Marie Aull established the Midwest’s first National Audubon Society nature center
By Leo Deluca
Known as the godmother of the Miami Valley environmental movement, Marie Aull lived from 1897 to 2002—her 105-year life touched an incredible three centuries. In 1957, Aull made history by establishing the Midwest’s first National Audubon Society nature center.
“Marie Aull was determined,” says Pokey Huffman, one of her younger friends and a co-member of the Garden Club of Dayton. “She taught us all passion and the great responsibility we had for protecting our Earth.”
Founded in 1922, the Garden Club of Dayton—a member of the Garden Club of America—seeks to stimulate the knowledge and love of gardening, aid in the protection of native species, and encourage historic preservation, civic planting and general knowledge of nature. Marie Aull, one of its first members, carried this mission to historic levels.
Married to Dayton box manufacturer John Aull, Marie was widowed in 1955. Two years later, she donated 70 acres of their idyllic property to Miami Valley residents—a swath of land that has since expanded and is now known as Aullwood Audubon Center and Farm. Not only is Aullwood the Midwest’s first Audubon nature center, it is one of the nation’s finest.
“I believe her real journey began after her husband died,” says Huffman. “Having no children her passion for conservation and horticulture, which they both shared, intensified. She was driven to educate all around her to safeguard the planet, to avoid the abundance of waste all around us. She wanted to protect the environment when it was not really on any of my contemporaries’ radars.”

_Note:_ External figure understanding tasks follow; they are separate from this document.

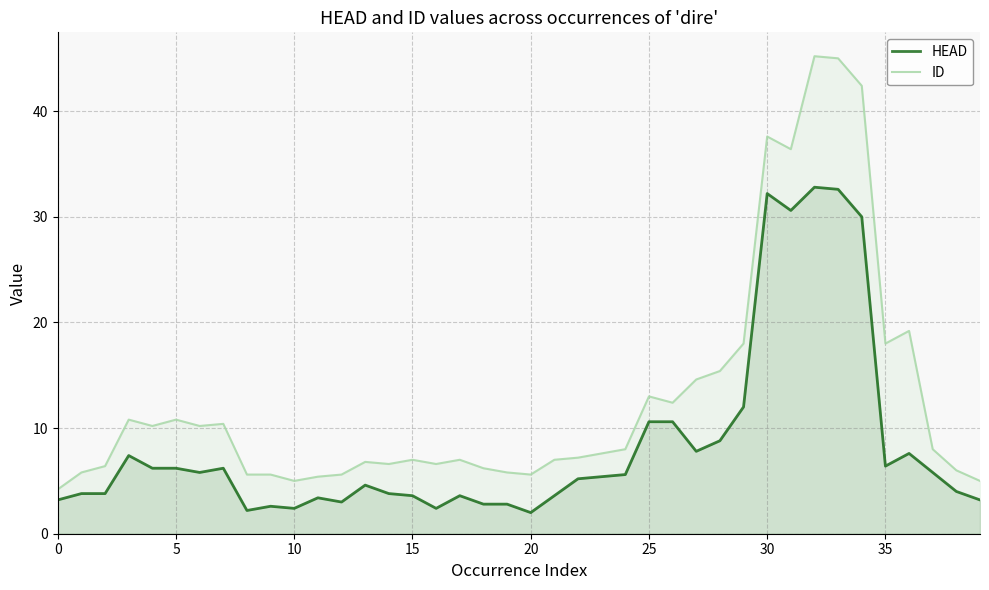

What is the sum of all HEAD values?

336.6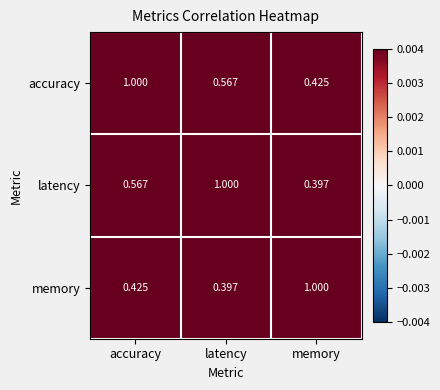

Which category has the lowest value in the memory series?

latency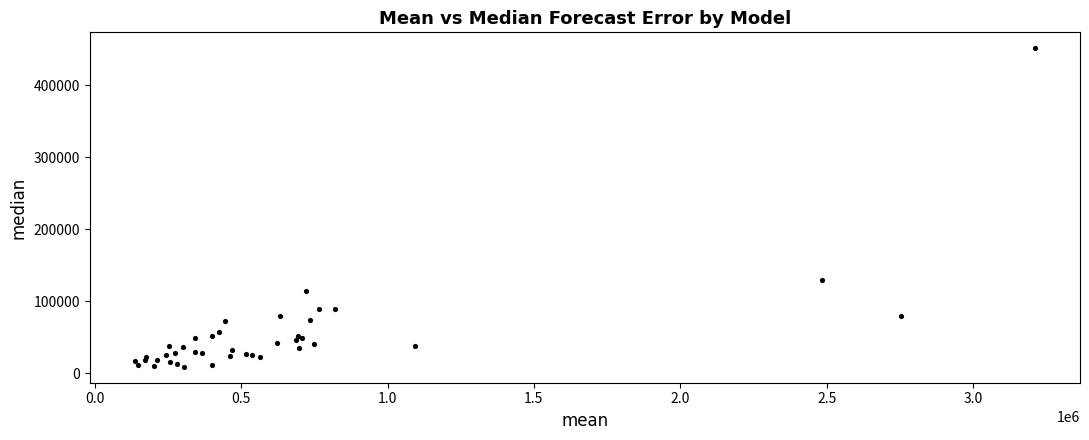

What Y value in the scatter plot is closest to 230286?

130292.8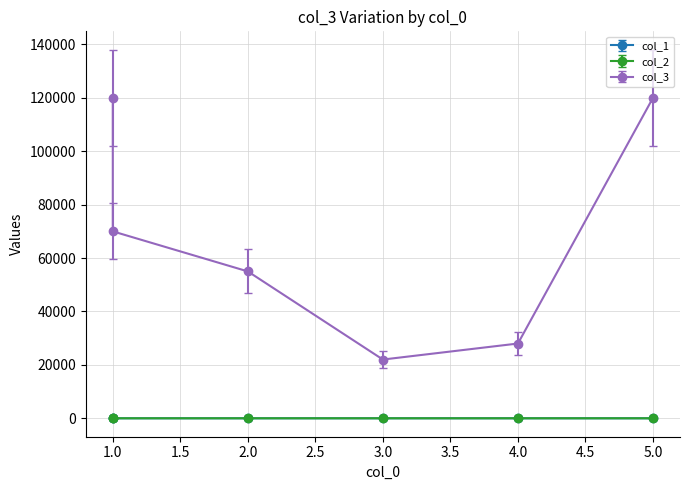

Is it true that col_3 equals 28000 at 4?

True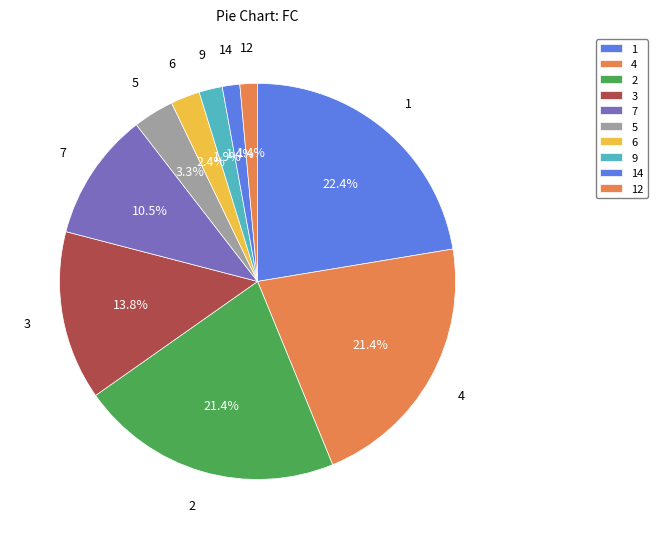

Count the number of slices in the pie.

10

Marie Aull was ahead of her time. In 1957, when she first approached former National Audubon Society President John H. Baker about creating Aullwood, it would be another 12 years before the Cuyahoga River Fire—Cleveland’s pollutive disaster—helped fuel the modern day environmental movement. Conservation was a nascent concept, and Aull was a visionary.
Five years later, when proposed development threatened the springs and creeks surrounding Aullwood, her reputation was sealed. Aull purchased the 120-acre Antrim Farm adjacent to the nature center, donated a portion to the National Audubon Society, and augmented her natural sanctuary with a family farm—complete with livestock, crops and reverence for agrarian life.
“Marie taught me to look at nature and life in ways I never had known,” says Huffman. “I feel I learned about the big picture from her, while learning even small steps really do make a difference.”
In 1977 the Aull house, its private garden and a $300,000 endowment were given to Five Rivers MetroParks; in 2000 a new education wing was named for her; and in 2002 Aull died at age 105, her ashes spread at Aullwood, alongside her husband, beneath a 500-year-old sycamore tree.
Today, Marie Aull’s legacy lives on amongst the woods and wildflowers and animals of Aullwood. “Marie saw life’s value and wanted to protect it,” says Huffman. In the end, perhaps that is all that really matters.